Our behavior is shaped by the time in which we live and the standard of living we are in, and includes our attitudes about personal finances.
new one study Delve into the financial profiles of Baby Boomers, Gen X, Millennials and Gen Z by business research firm Logica Research. The study, which surveys more than 1,000 Americans, has been ongoing since 2017, with the most recent wave of data collected in April 2022. It found significant behavioral differences in the financial patterns of each generation.
- Boomers have the lowest expectations of financial help from their employers. More than half of Gen X, Millennials, and Gen Z seek help from the services of their employers such as knowing when to refinance their mortgage, and knowing how to make the most of their equity compensation, as well as Understanding a Health Savings Account. By comparison, less than a third of boomers seek help with both.

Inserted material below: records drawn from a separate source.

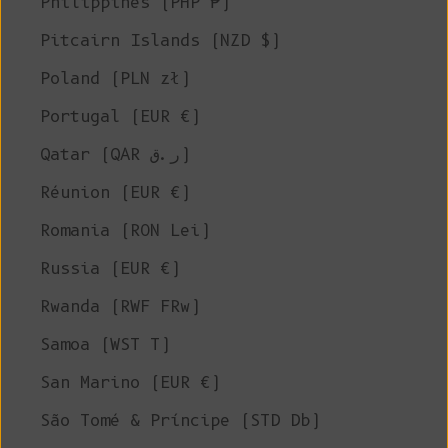
Philippines (PHP ₱)
Pitcairn Islands (NZD $)
Poland (PLN zł)
Portugal (EUR €)
Qatar (QAR ر.ق)
Réunion (EUR €)
Romania (RON Lei)
Russia (EUR €)
Rwanda (RWF FRw)
Samoa (WST T)
San Marino (EUR €)
São Tomé & Príncipe (STD Db)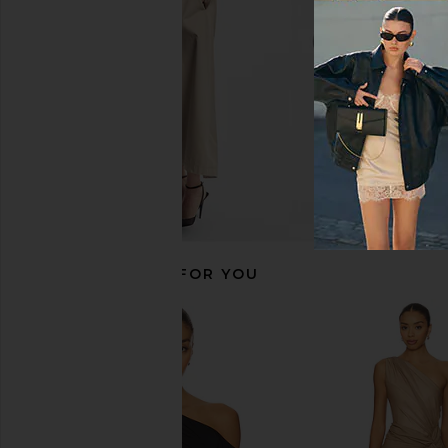
Michael Lauren
Susana Mona
$88
$148
RECOMMENDED FOR YOU
CAMI NYC Darby Bodysuit in Cordial
superdown Aranz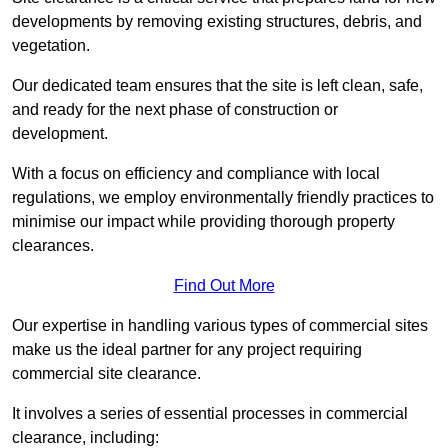
developments by removing existing structures, debris, and
vegetation.
Our dedicated team ensures that the site is left clean, safe,
and ready for the next phase of construction or
development.
With a focus on efficiency and compliance with local
regulations, we employ environmentally friendly practices to
minimise our impact while providing thorough property
clearances.
Find Out More
Our expertise in handling various types of commercial sites
make us the ideal partner for any project requiring
commercial site clearance.
It involves a series of essential processes in commercial
clearance, including: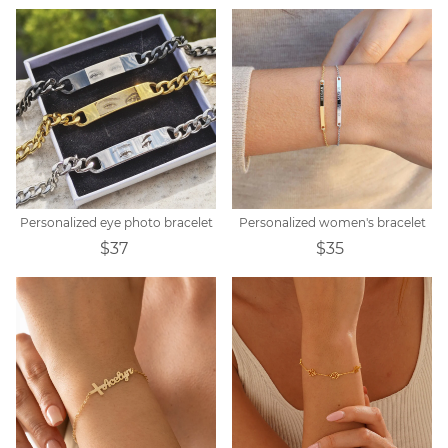
Personalized eye photo bracelet
Personalized women's bracelet
$37
$35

- Millennials are most likely to change jobs. On average, 52% of Americans say they are likely to change jobs next year. However, 67% of millennials agree, compared to 16% of Boomers, 44% of Gen Xers and 61% of Gen Zers.
- Millennials and Gen Zs have become more active investors since the pandemic: while less than 10% of boomers are investing more than during the pandemic, 30% of millennials are investing more than before the pandemic, followed by 20% Gen Z, and 16% Gen X.
Leila Raynor, CEO of Logica Research, commented: “Money will continue to increasingly digital . . . The younger generation will go with brands they know from their networks that do it exceptionally well and in authentic, transparent ways. Communicate. They will also look to their employers to provide them with tools and advice to help them manage their money.”